Today I thought I would discuss results from my recent paper in ApJ (ArXiv link here). This paper presented results from a very long and comprehensive radio monitoring campaign of the black hole X-ray binary MAXI J1535-571 and included many people within the group.
Using observations that I personally took with the Australia Telescope Compact Array (ATCA) (Figure 1), we were able to track the radio jet throughout the entirety of its 2017/2018 outburst. We found some very interesting and important results from this campaign.
For the next part, you need to know that two types of jets are observed from black hole X-ray binaries. During lower accretion rates we observe a steady compact jet, while at higher accretion rates the compact jet is quenched and we see a short-lived transient jet. The transient jet is composed of discrete ejections of plasma that are shot out from close to the black hole at relativistic speeds. Currently, the sequence of events leading to the compact jet quenching and transient jet launching is not well understood at all.
Firstly, our radio monitoring showed steady compact jet shut off, where we see it being quenched by more than 3.5 orders of magnitude (which is the strongest level of jet quenching observed to date). Myself and Matteo (plus others) are currently working on our next paper analysing how the jet was quenched (and how fast), and what properties of the accretion flow may be driving the shutdown.

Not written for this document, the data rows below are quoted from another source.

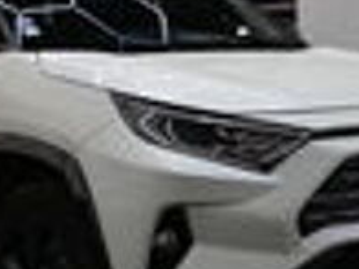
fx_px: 964
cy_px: 66
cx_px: 154
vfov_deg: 15.8
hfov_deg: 21.1
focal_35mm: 93
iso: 320
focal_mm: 19
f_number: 4
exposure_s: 1/60
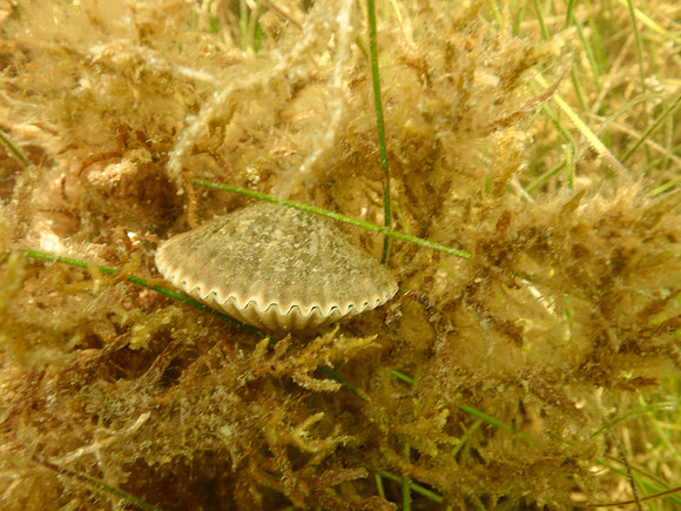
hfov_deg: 49.0
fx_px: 748
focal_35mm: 38
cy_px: 256
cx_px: 340
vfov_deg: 37.7
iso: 100
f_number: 2.7
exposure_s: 1/80
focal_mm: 6.83
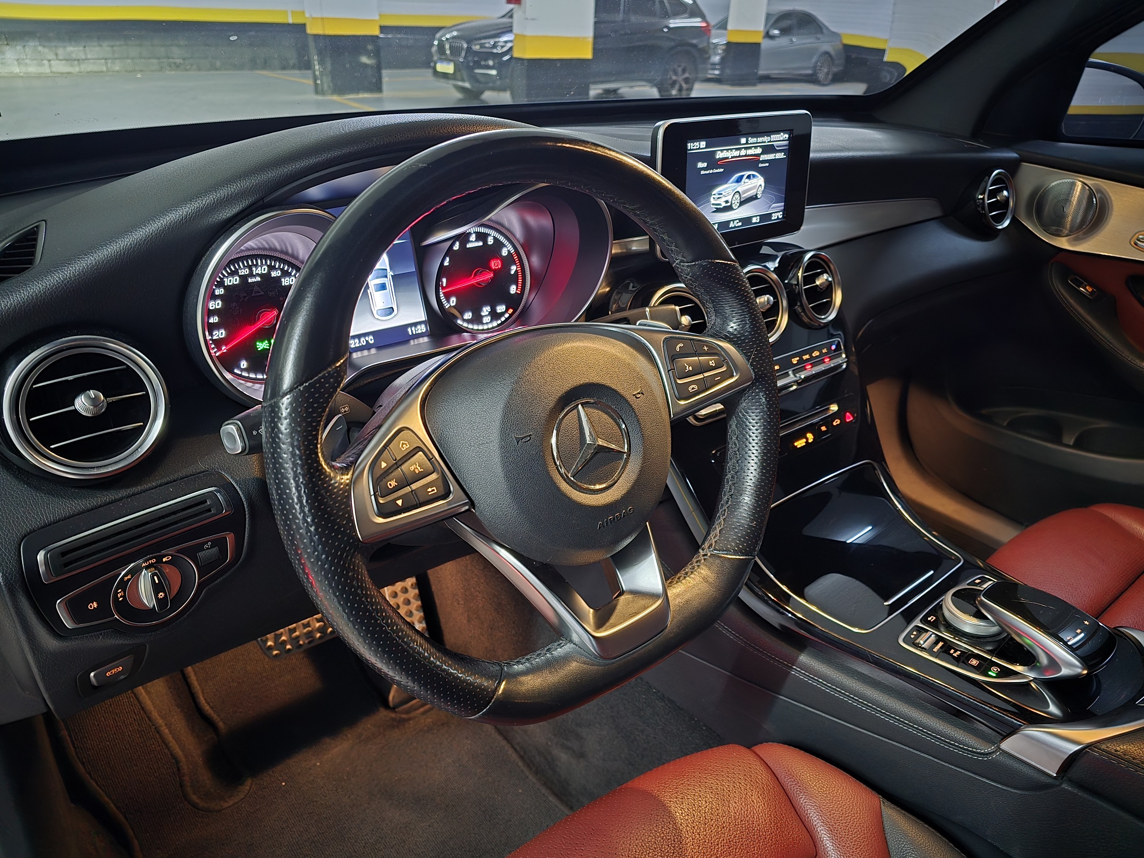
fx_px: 760
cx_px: 572
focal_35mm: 23
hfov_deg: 73.9
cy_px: 429
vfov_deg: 58.9
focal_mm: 6.3
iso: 2000
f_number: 1.7
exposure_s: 1/15
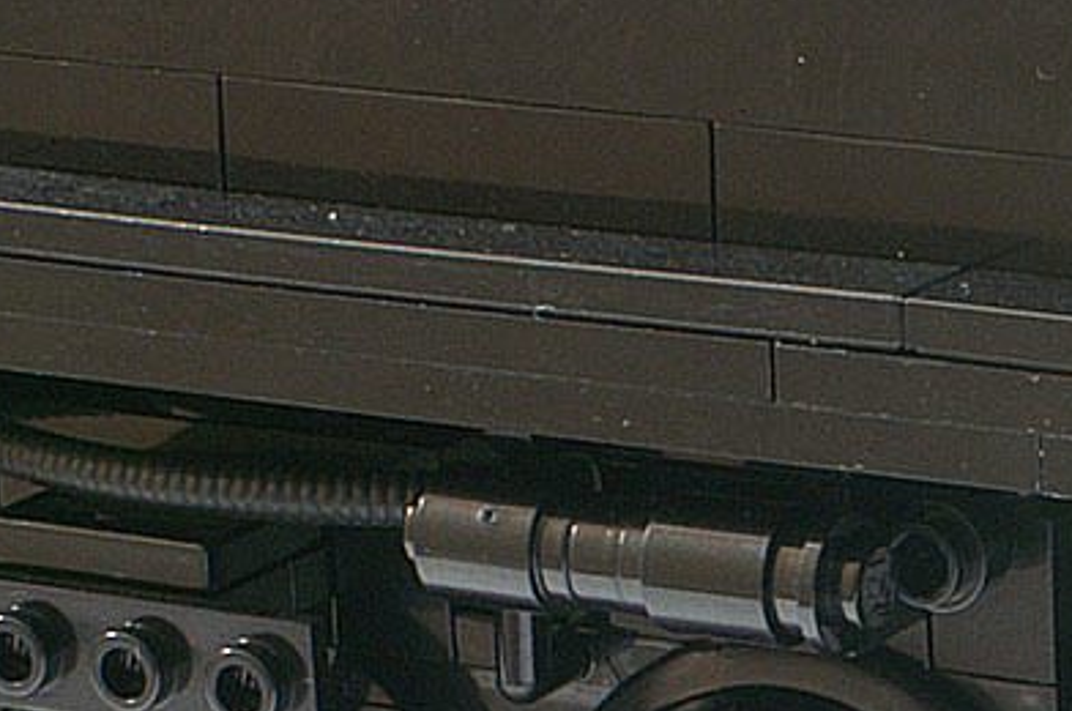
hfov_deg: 10.4
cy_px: 871
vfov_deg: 7.0
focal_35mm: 193
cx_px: 1553
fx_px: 5738
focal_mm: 28
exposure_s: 30
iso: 100
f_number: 32
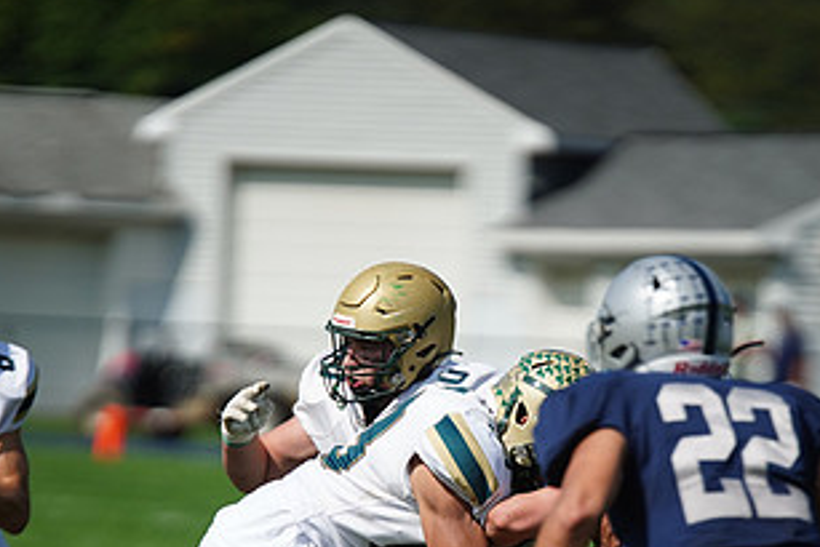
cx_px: 489
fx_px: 12920
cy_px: 458
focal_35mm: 567
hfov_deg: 3.6
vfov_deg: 2.4
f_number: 2.8
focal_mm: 300
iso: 400
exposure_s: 1/8000
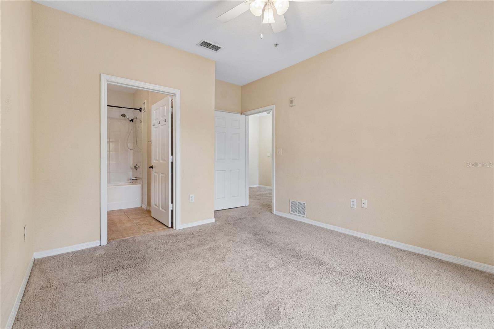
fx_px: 206
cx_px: 247
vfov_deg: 77.3
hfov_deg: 100.4
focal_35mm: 15
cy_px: 164
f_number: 7.1
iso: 100
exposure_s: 1/3.33
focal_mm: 10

At around the same time as the compact jet was quenched, the transient jet was launched. Our monitoring was able to show the ejected material (labelled as ejecta in Figure 2) as moved away from MAXI J1535-571. We see some interesting results. For example, due to the geometry of the system it looked like the ejecta material was moving at faster than the speed of light (called apparent superluminal motion). But that’s just a geometric effect, it wasn’t travelling faster than the speed of light, but it was getting close to it (we determined it was going more than 0.69 times the speed of light). From its motion we can also place some important constraints on the geometry of the jet; we find that the jet must be pointed relatively towards us (at an angle of less than 45 degrees from our line of sight), that the jet must have an opening angle of less than 10 degrees, and the material was expanding at much less than the speed of light (less than 0.1c).

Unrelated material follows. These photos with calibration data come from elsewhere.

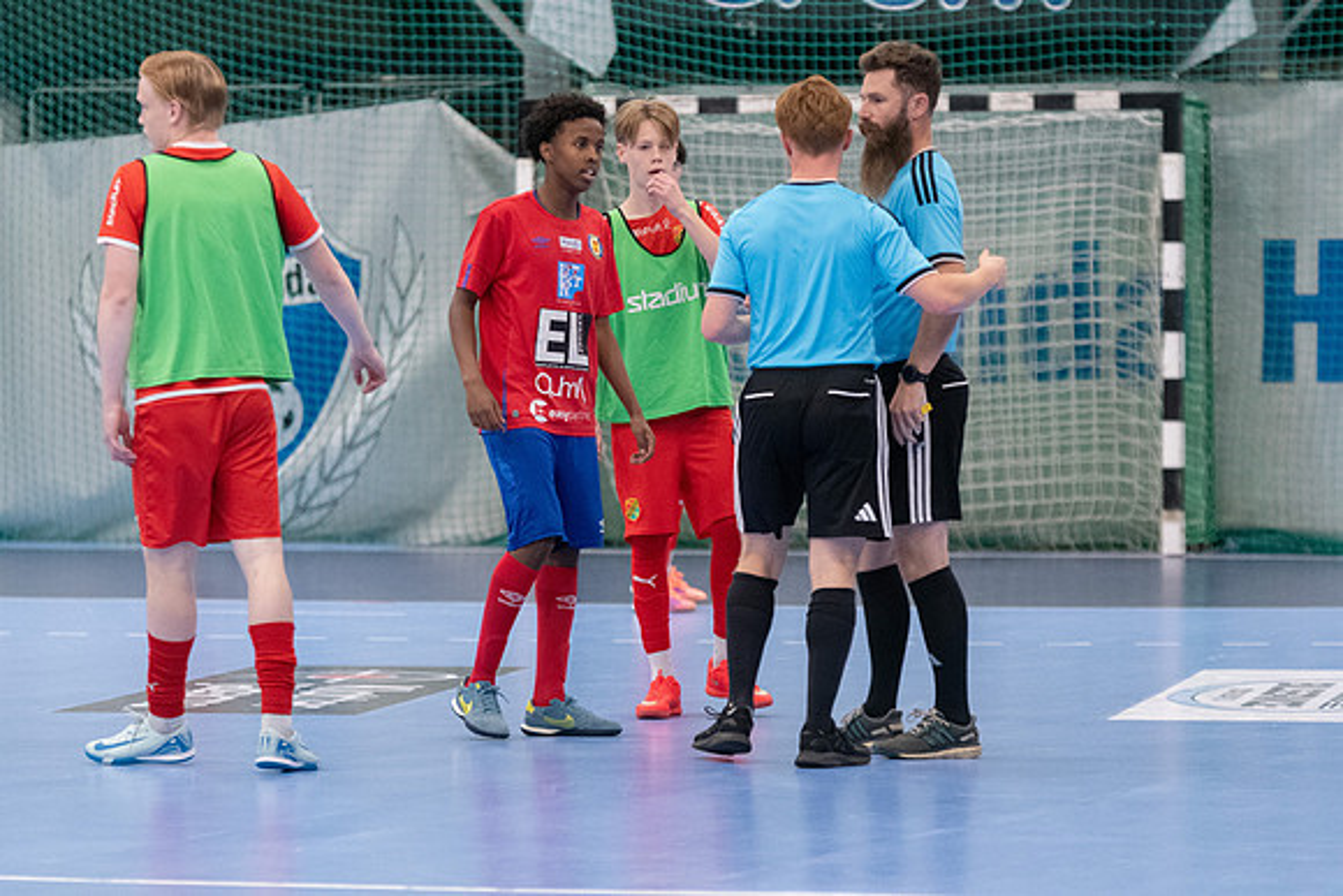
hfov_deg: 9.8
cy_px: 448
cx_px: 672
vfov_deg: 6.5
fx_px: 7836
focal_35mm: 210
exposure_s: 1/640
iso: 6400
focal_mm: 140
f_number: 3.2
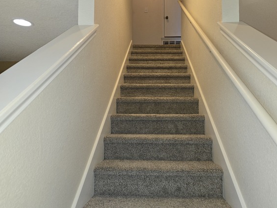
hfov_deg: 67.1
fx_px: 208
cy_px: 98
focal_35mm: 26
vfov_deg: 53.1
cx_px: 153
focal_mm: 5.4
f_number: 1.8
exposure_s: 1/30
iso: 100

Importantly, we can also trace the motion of the ejected material back in time, extrapolating back to estimate exactly when the ejection event occurred (this removes the time it takes for current telescopes to be able to detect it away from the central source, which can take some time, plus it removes other issues that arise from analysing the lightcurves). This is very important as it can help us identify accretion features at the time of jet launching to help understand how these jets are launched. At present we don’t really know. For a long time it has been thought that maybe these ejections happened at the same time as a special type of X-ray variability (called a type-B QPO). But this link isn’t very clear at the moment (sometimes we see it in some sources, but not others) and we don’t really know if the two are connected, but a lot of work is ongoing on this important connection. However, in our results, it seems that the ejection happened a few days before this accretion feature was observed, implying that, at least in this source for this outburst, maybe they weren’t associated and that accretion feature isn’t a signature of the transient jet launching…. although we should caveat that with it being possible that we missed the type-B QPO in our X-ray monitoring (they can appear and disappear quite suddenly). So it seems that there is still a lot more work to do to understand exactly how and why this type of jet is launched.